Peak Dancers Donna Elliot and Neil Jenkins at their booth in Art in the Park.
Photo by Holly Parsons

Idyllwild working artists Donna Elliot and Neil Jenkins bring a unique purview to life. Both global travelers, mountain climbers and ardent hikers, this dynamic duo now direct their broad-spectrum imagination and focus to include multi-medium art. Elliot is originally from St. Louis, and Jenkins hails from Wales. They originally settled in Idyllwild to be close to one of their favorite climbing destinations.

A lot of their life is about adventures and their art is no different. They met in the UK and both ended up in Singapore. Jenkins returned to the UK, then they ended up together in Hong Kong. Looking for the new and challenging has defined their relationship, and they hope that never changes.

“We might be considered unlikely artists,” muses Jenkins. “While sitting in our Bohemian house in Hong Kong, we decided to stop working and go full-time climbing. But we knew we couldn’t climb every day, so I said to Donna, ‘I think I’ll become an artist!’” To which she replied, “Don’t you need talent for that?

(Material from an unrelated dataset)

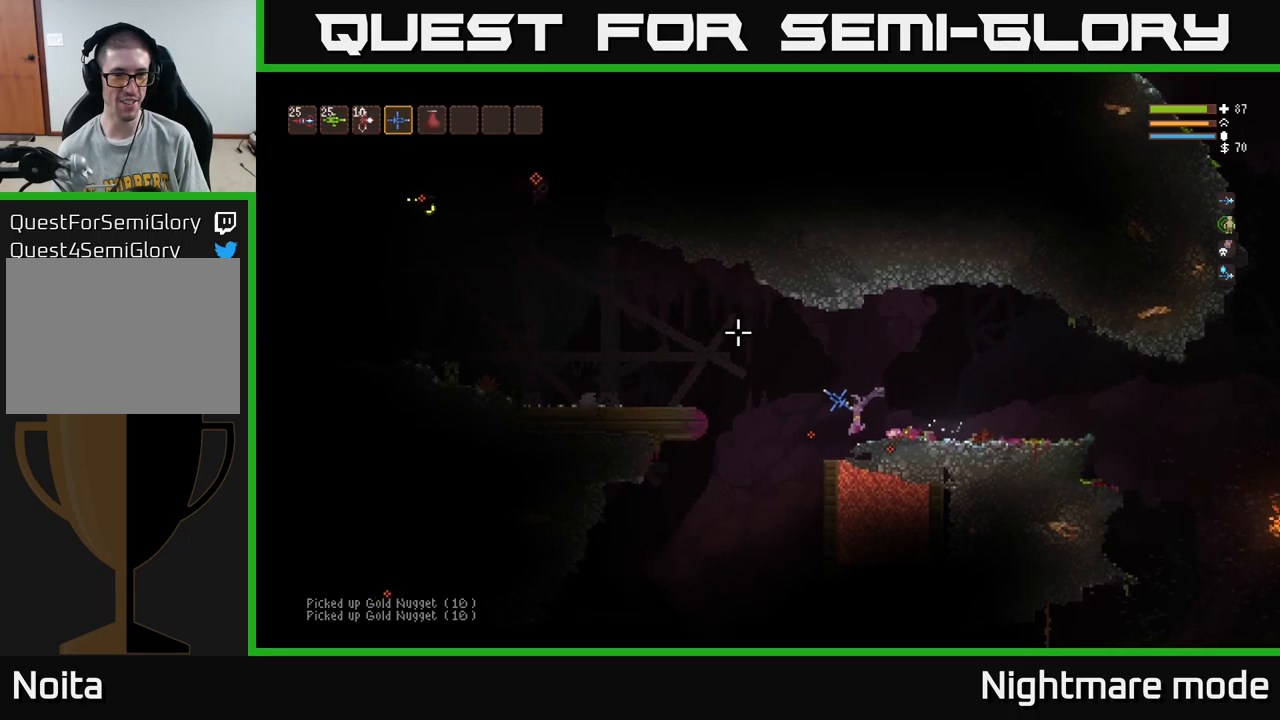
{"buttons": [], "left_stick": "left", "right_stick": "up-left", "events": [[117, "L2", "down"], [450, "L2", "up"]]}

“In the beginning, art was just used to fill the time when I couldn’t climb,” said Jenkins, who added, “It taught me more colorful or varied ways to express myself, and the artistic population of Idyllwild has had a profound effect as a metaphor for the kaleidoscope of life. I’ve also learned that I don’t really appreciate how hard something is to do until I try to do it myself, then the difficulty becomes obvious to me.”

How has becoming artists changed him? Jenkins responds, “My background was in math, military ballistics and the similar field of life insurance marketing, so professionally, I was far away from the arts. One thing I notice is I see colors better, and one time when we were climbing the Pennine mountain range which runs up the spine of England, I could see in the distance smoke hanging low above tall chimney stacks and I said to Donna, ‘Oh look, there’s an inversion layer.’ So, Donna immediately quotes something from Charles Dickens’ ‘Hard Times.’ ‘It was a town of machinery and tall chimneys, out of which interminable serpents of smoke trailed themselves forever and ever, and never got uncoiled.’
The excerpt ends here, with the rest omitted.